Kim So Jung tampak kesal lalu melangkah pergi meninggalkan dua seniornya. Sebelum benar-benar pergi,tak lupa ia tersenyum pada Baekhyun dan menunduk hormat pada Ji Hyo.

“Sejak kapan kau bilang mau menjenguk ayahmu?”

Ji Hyo gelagapan, “Tadi baru saja. Kau tidak dengar?”

Baekhyun terkekeh sambil mengangguk mengerti, “Arraseo. Arraseo. Kita pergi setelah pulang sekolah nanti. Oke?”

Entah mengapa setelah Baekhyun memihaknya dan memilihnya,Ji Hyo jadi lega dan senang secara bersamaan. Apalagi melihat gadis itu yang kesal,ia rasanya jadi tambah senang. Hmmm,apa alasannya kira-kira?

***

“Kenapa kau tidak pernah mengatakan bahwa Hyungsik lah yang menciummu saat itu?” Tanya Joon Myun dingin pada Joo Hyun yang masih betah menangis.
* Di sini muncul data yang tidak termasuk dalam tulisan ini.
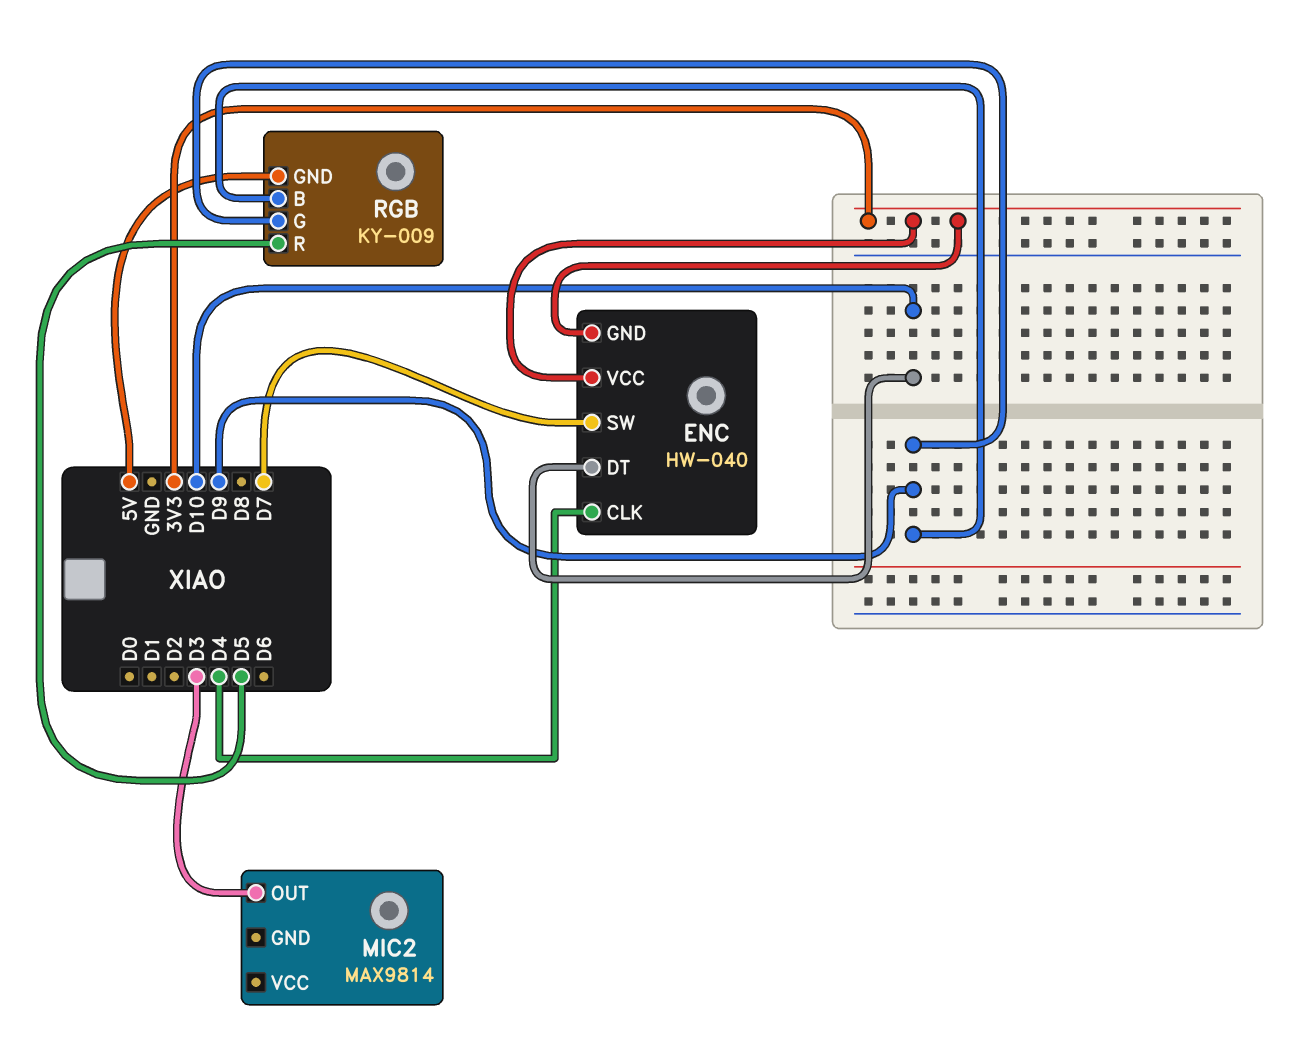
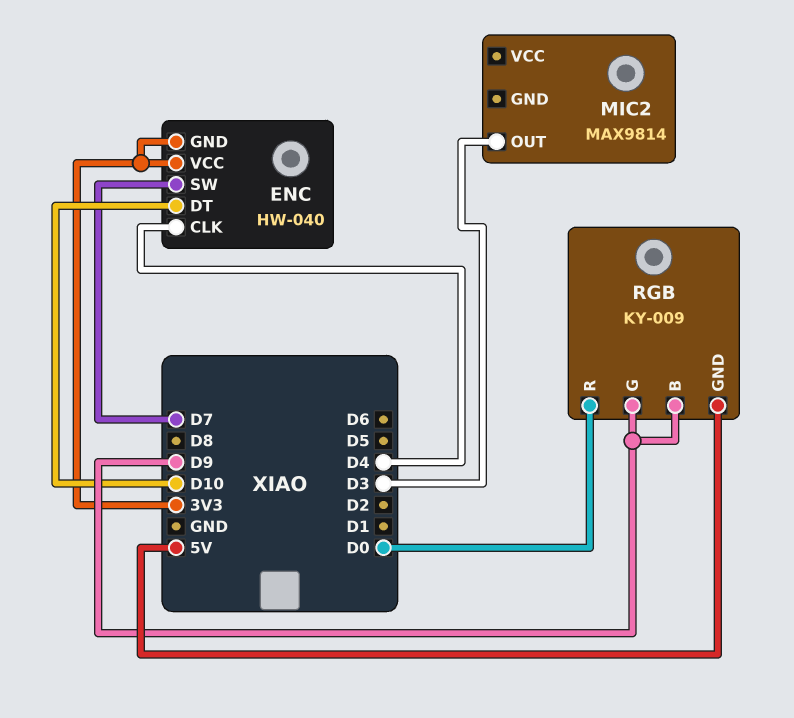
RGB pin R: D5 -> D0

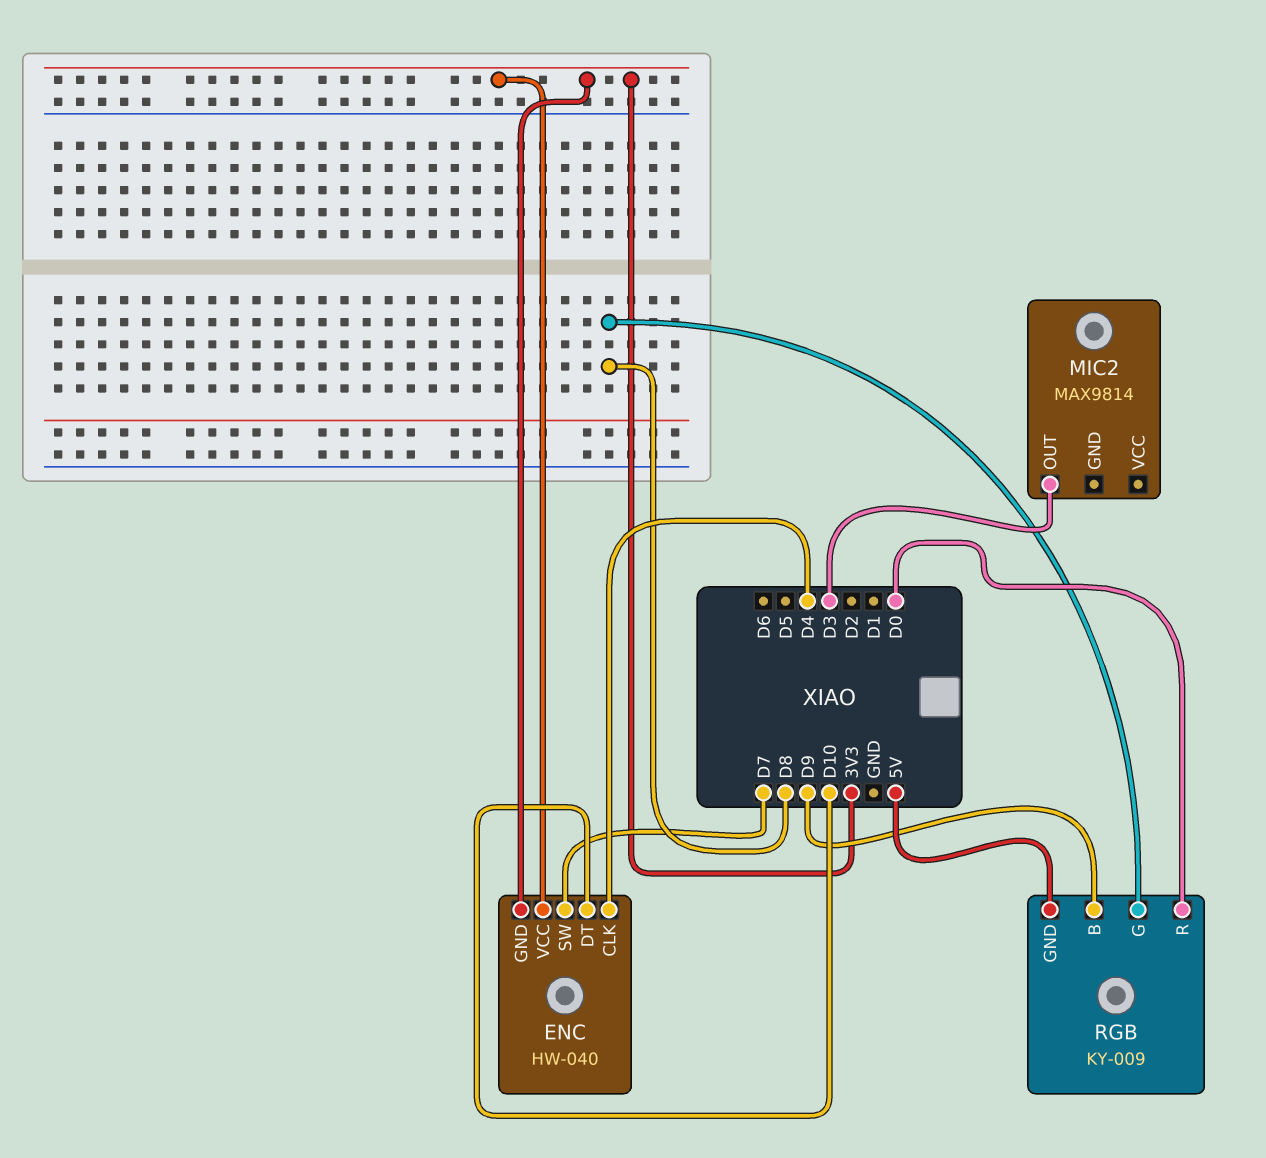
RGB pin G: D9 -> D8

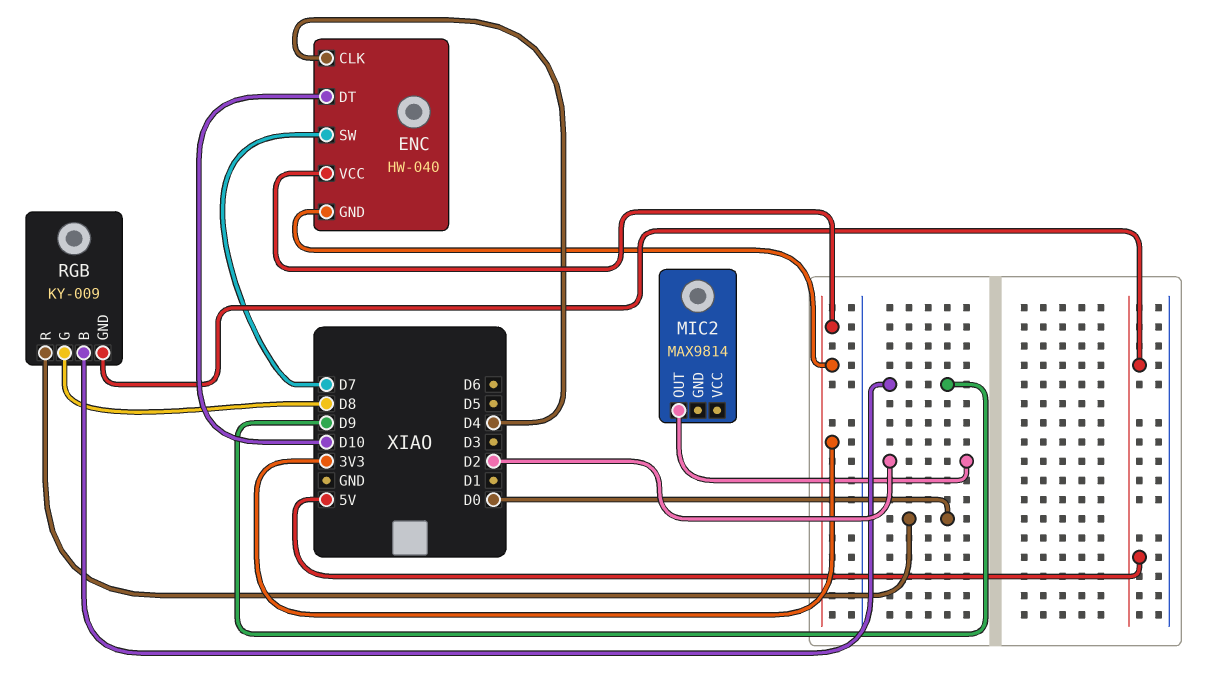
MIC2 pin OUT: D3 -> D2

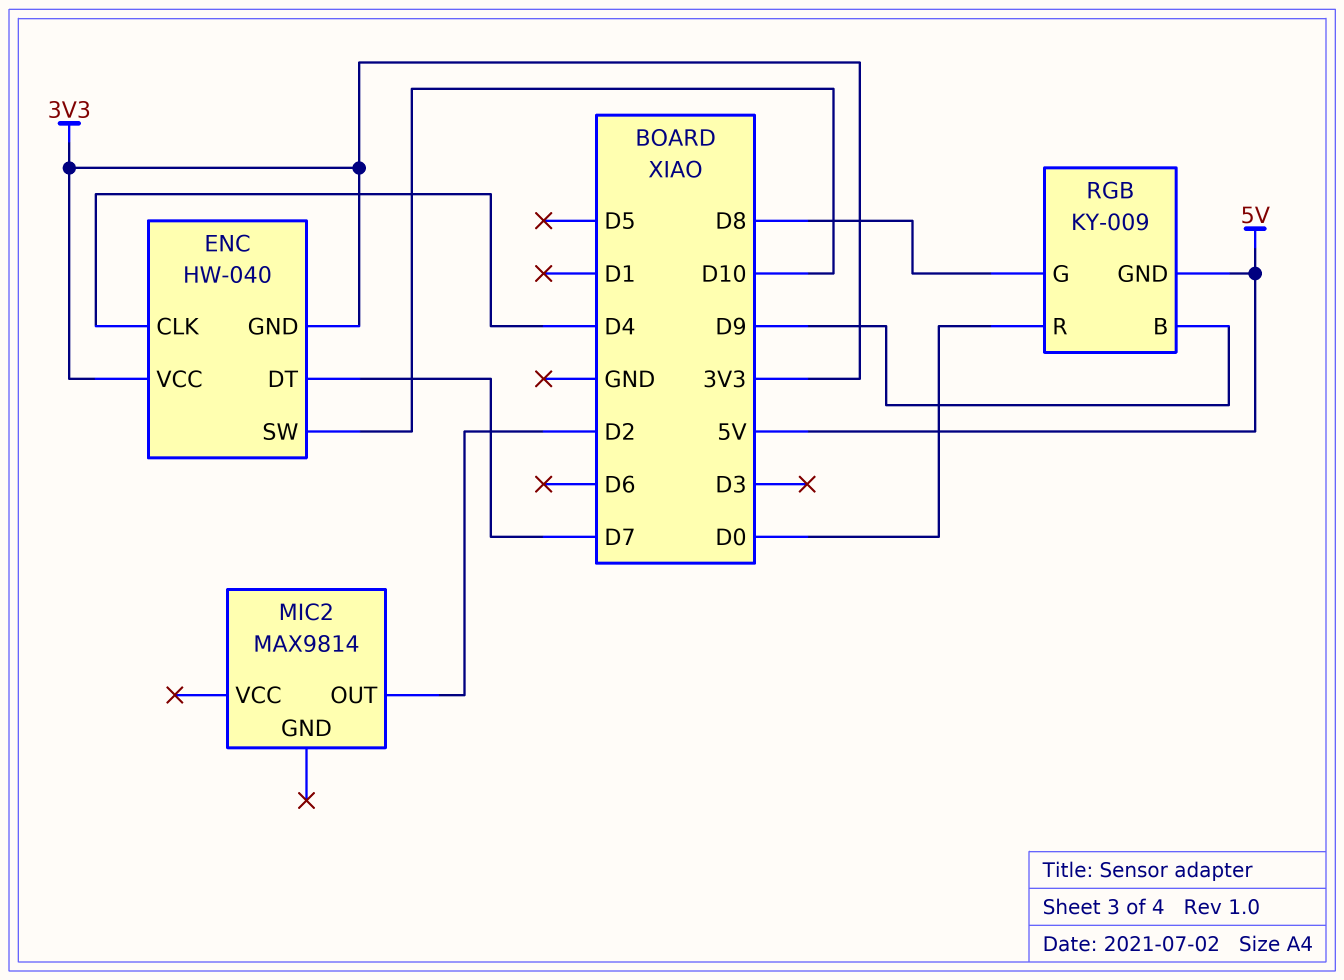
ENC pin DT: D10 -> D7
ENC pin SW: D7 -> D10

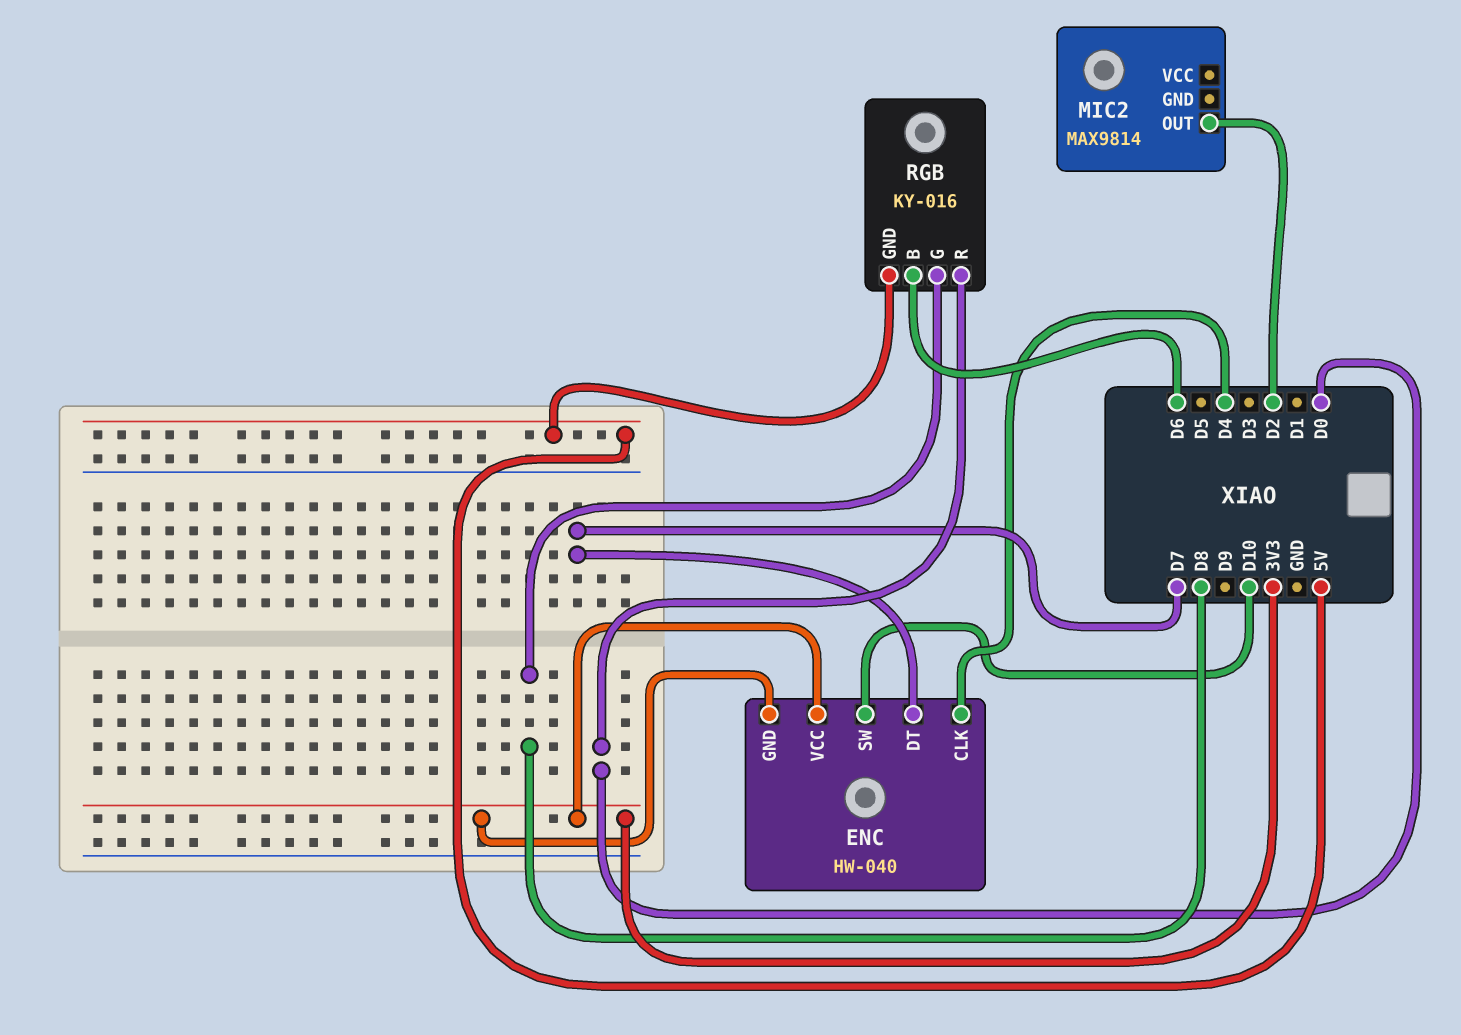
RGB: KY-009 -> KY-016
RGB pin B: D9 -> D6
“Joon Myun-ah,bukan begitu. Waktu itu,aku hanya terlalu mencintainya.” Jawab Joo Hyun sambil terisak.

“Tapi setidaknya kau berbicara padaku. Aku ini sahabatmu!”

Joon Myun tak habis pikir dengan gadis yang sudah menjadi sahabatnya sejak SMP ini,bukankah sahabat selalu berbagi suka dan duka satu sama lain?

Joo Hyun mengangguk, “Nan arra. Nan arra.”

“Ya! Sebenarnya kau itu menganggapku sahabatmu atau sebatas teman untukmu yang sama sekali tidak punya teman?” Tanya Joon Myun emosi mengabaikan gadis itu yang tambah terisak.

“Kau tau tidak? Gara-gara lelaki itu,kau harus menanggung malu,gosip,dan hukuman itu sendirian. Gara-gara lelaki itu,kau menutup dirimu dan acuh pada adikmu sendiri. Dan apa yang dilakukan lelaki itu hah? Dia bisa-bisanya-” Joon Myun menjeda ucapannya sejenak,rasa-rasanya ia ingin mengumpat Hyungsik.

“-lelaki itu memutuskanmu tepat setelah rumor buruk antara kau dan dia muncul. Bukankah kau terlalu bodoh untuk melindunginya?”

Bae Joo Hyun menyentuh dadanya yang sesak-mengingat memori buruk setahun lalu antara dia dan Hyungsik,mantan pacarnya.

“Padahal waktu itu,aku percaya saja jika kau memang tidak tau siapa lelaki itu. Kau bilang kau tidak tau siapa lelaki itu karena tempat itu gelap? Tapi nyatanya,lelaki itu PACARMU SENDIRI!” Joon Myun mengeraskan suaranya di akhir kalimat. Sejujurnya ia juga menangis melihat Joo Hyun sekarang ini. Namun hujan yang mendera berhasil menutupi air matanya dan suara seraknya.

Nafas Kim Joon Myun terengah-engah karena emosinya yang sudah bertumpuk di dada. Selama ini,ia tidak tau siapa lelaki yang mengubah sahabatnya 180 derajat. Sebagai sahabat,seharusnya ia tau apa masalah gadis itu dan mencari solusinya bersama. Tapi?

“Dari awal kau hanya menganggapku teman lama dari SMP,padahal aku menganggapmu sebagai sahabat yang selalu berbagi keluh kesah dan kebahagiaan.”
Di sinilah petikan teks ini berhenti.